Palabras de Eusebio Leal, Historiador de la Ciudad de La Habana, durante el acto de develación de la tarja que identifica a la Casa de las Américas como Monumento Nacional, ocurrido este 28 de abril de 2010, día en que la institución cumplió 51 años.
Querido maestro Roberto [Fernández Retamar],
Margarita [Ruiz, presidenta de la Comisión Nacional de Patrimonio Cultural],
Nilson [Acosta]. Distinguidos amigos, compañeros de tantos años.
Queridos trabajadores de la Casa de las Américas.
Varias veces escuché, cuando algunos edificios históricos por causas tremendas se perdieron, que al restaurarlo la tarea no solo devolvía la forma, sino que consagraba un espacio donde habían ocurrido grandes cosas.
Así, por ejemplo, recuerdo, querido Roberto, que participamos juntos en aquellas jornadas de Venecia, y entre ellas asistimos a una maravillosa función del Ballet Nacional de Cuba en el Teatro La Fenice. Años después, La Fenice ardió absolutamente poniendo en riesgo todo aquel conjunto que ella ocupa no lejos de la gran Plaza de San Marcos. El mismo razonamiento lo escuché leyendo el elogio de Leonardo en la plaza frente a La Scala. Una bomba incendiaria había destruido el sitio, mas no la memoria. Exactamente igual en La Habana, cuando el Teatro Auditorium Amadeo Roldán fue destruido por el fuego.

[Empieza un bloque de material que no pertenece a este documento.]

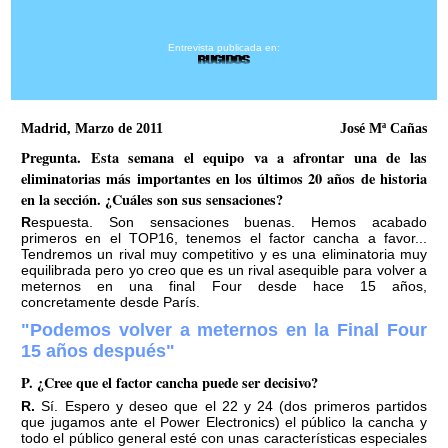
Entrevista publicada en:
Rugidos
Madrid, Marzo de 2011
José Mª Cañas
Pregunta. Esta semana el equipo va a afrontar una de las
eliminatorias más importantes en los últimos 20 años de historia
en la sección. ¿Cuáles son sus sensaciones?
Respuesta. Son sensaciones buenas. Hemos acabado
primeros en el TOP16, tenemos el factor cancha a favor...
Tendremos un rival muy competitivo y es una eliminatoria muy
equilibrada pero yo creo que es un rival asequible para volver a
meternos en una final Four desde hace 15 años,
concretamente desde París.
"Podemos volver a meternos en la Final Four
15 años después"
P. ¿Cree que el factor cancha puede ser decisivo?
R. Sí. Espero y deseo que el 22 y 24 (dos primeros partidos
que jugamos ante el Power Electronics) el público la cancha y
todo el público general esté con unas características especiales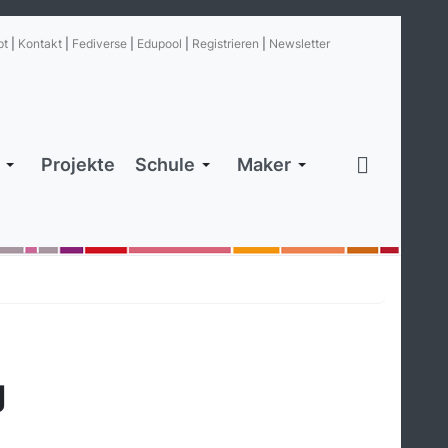
pt
|
Kontakt
|
Fediverse
|
Edupool
|
Registrieren
|
Newsletter
Projekte
Schule
Maker
g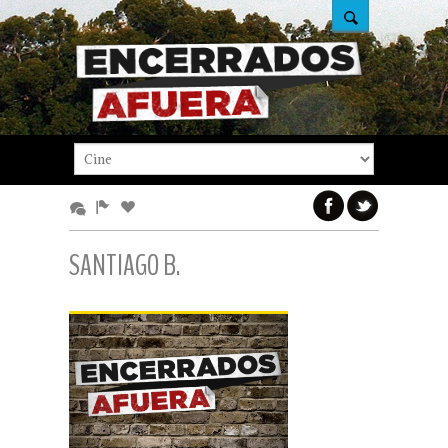
SANTIAGO B.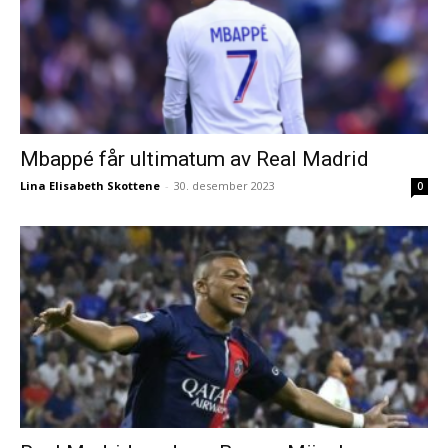
Mbappé får ultimatum av Real Madrid
Lina Elisabeth Skottene
-
30. desember 2023
0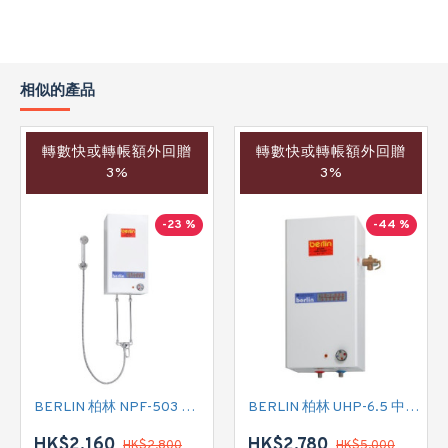
相似的產品
轉數快或轉帳額外回贈
轉數快或轉帳額外回贈
3%
3%
-23 %
-44 %
BERLIN 柏林 NPF-503 花灑儲水式(低壓電熱水爐)
BERLIN 柏林 UHP-6.5 中央儲水式(高壓電熱水爐)
HK$2,160
HK$2,780
HK$2,800
HK$5,000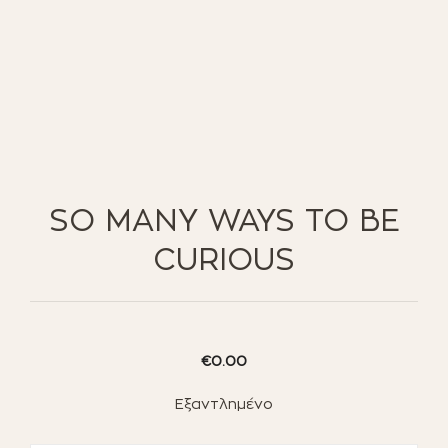
ΈΠΙΠΛΑ ΚΉΠΟΥ
ΦΟΙΤΗΤΙΚΑ ΠΑΚΕΤΑ
ΦΩΤΙΣΜΌΣ
EN STOCK
NOTRE CONCEPT
LOOKBOOK
ESPACE PRO
SO MANY WAYS TO BE
CURIOUS
€
0.00
Εξαντλημένο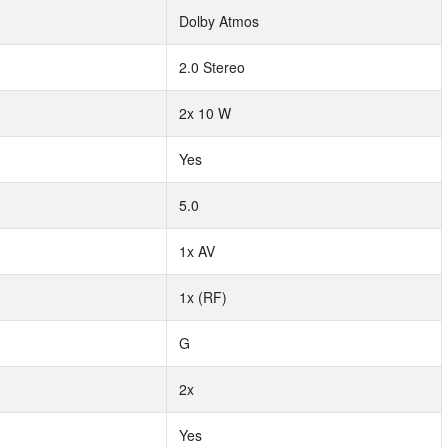
Dolby Atmos
2.0 Stereo
2x 10 W
Yes
5.0
1x AV
1x (RF)
G
2x
Yes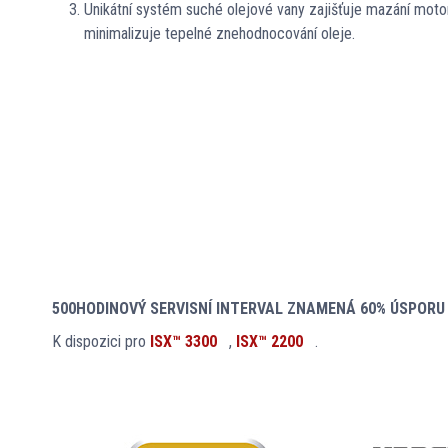
Unikátní systém suché olejové vany zajišťuje mazání motor
minimalizuje tepelné znehodnocování oleje.
500HODINOVÝ SERVISNÍ INTERVAL ZNAMENÁ 60% ÚSPORU 
K dispozici pro
ISX™ 3300
,
ISX™ 2200
.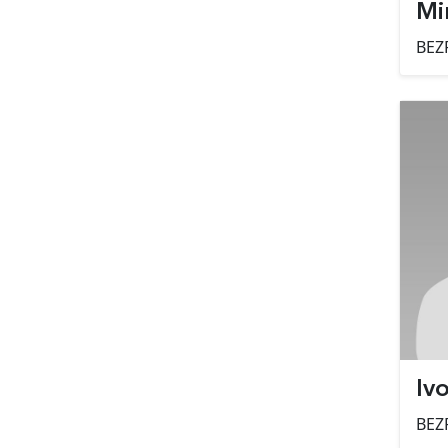
Mi
BEZ
Iv
BEZ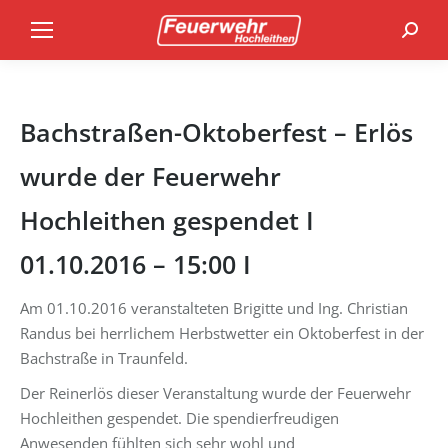
Search
Bachstraßen-Oktoberfest – Erlös
wurde der Feuerwehr
Hochleithen gespendet I
01.10.2016 – 15:00 I
Am 01.10.2016 veranstalteten Brigitte und Ing. Christian
Randus bei herrlichem Herbstwetter ein Oktoberfest in der
Bachstraße in Traunfeld.
Der Reinerlös dieser Veranstaltung wurde der Feuerwehr
Hochleithen gespendet. Die spendierfreudigen
Anwesenden fühlten sich sehr wohl und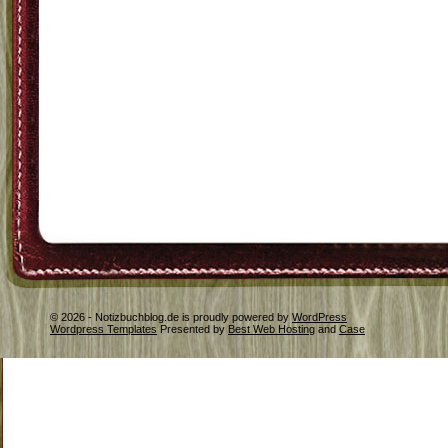
© 2026 - Notizbuchblog.de is proudly powered by
WordPress
Wordpress Templates
Presented by
Best Web Hosting
and
Case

Lo importante a veces no es el contenido, sino el continente. Lo importante a veces es el contenido.
En este caso, más que las bellezas arquitectónicas y más que la memoria de un edificio de La Habana, de por sí hermoso y emblemático, sin el cual no se podría hacer un retrato, un perfil de esta ciudad, lo trascendental, lo maravilloso es lo que ha ocurrido aquí.
Para los que tuvimos la fortuna de estar cerca de la Casa a través de muchos años, los rostros y los perfiles, las sombras y la luz de los que desarrollaron desde ella labores ingentes por la cultura de nuestra América, los que contribuyeron a cincelar el espíritu de la nación cubana siempre en el seno de la realidad latinoamericana, nuestra Casa es eso, la Casa, con sentido absoluto.
Hay muchas casas en la ciudad, infinitas moradas, pero la Casa tiene un poder grande: reúne en ella la memoria de lo trascendente. Bastaría sentar a los más jóvenes ante una visión panorámica de fotos e imágenes cinematográficas para percatarnos de lo que ha ocurrido aquí, y sobre todo de algunas personalidades que dejaron una huella indeleble y profunda no ya en la historia sino en nuestras almas.
En la resolución se invoca un nombre y se centra en él esa memoria social, cultural y política: el nombre de Haydee. Los que la conocimos, los que tuvimos el privilegio de recibir su apoyo, su protección, su extraña noción de la realidad, su amor por la cultura, su aprecio y alta estima por la dignidad humana y la rectitud de los principios, nos sentimos orgullosos de que esta tarde se pueda colocar un pedazo de bronce en estas piedras.
Sobre todo porque el mar pudo embravecido dañar documentos, colecciones, libros, pero nunca pudo deshacer el espíritu de la Casa de las Américas, que se proyecta desde hace tiempo y más desde ahora hacia el futuro.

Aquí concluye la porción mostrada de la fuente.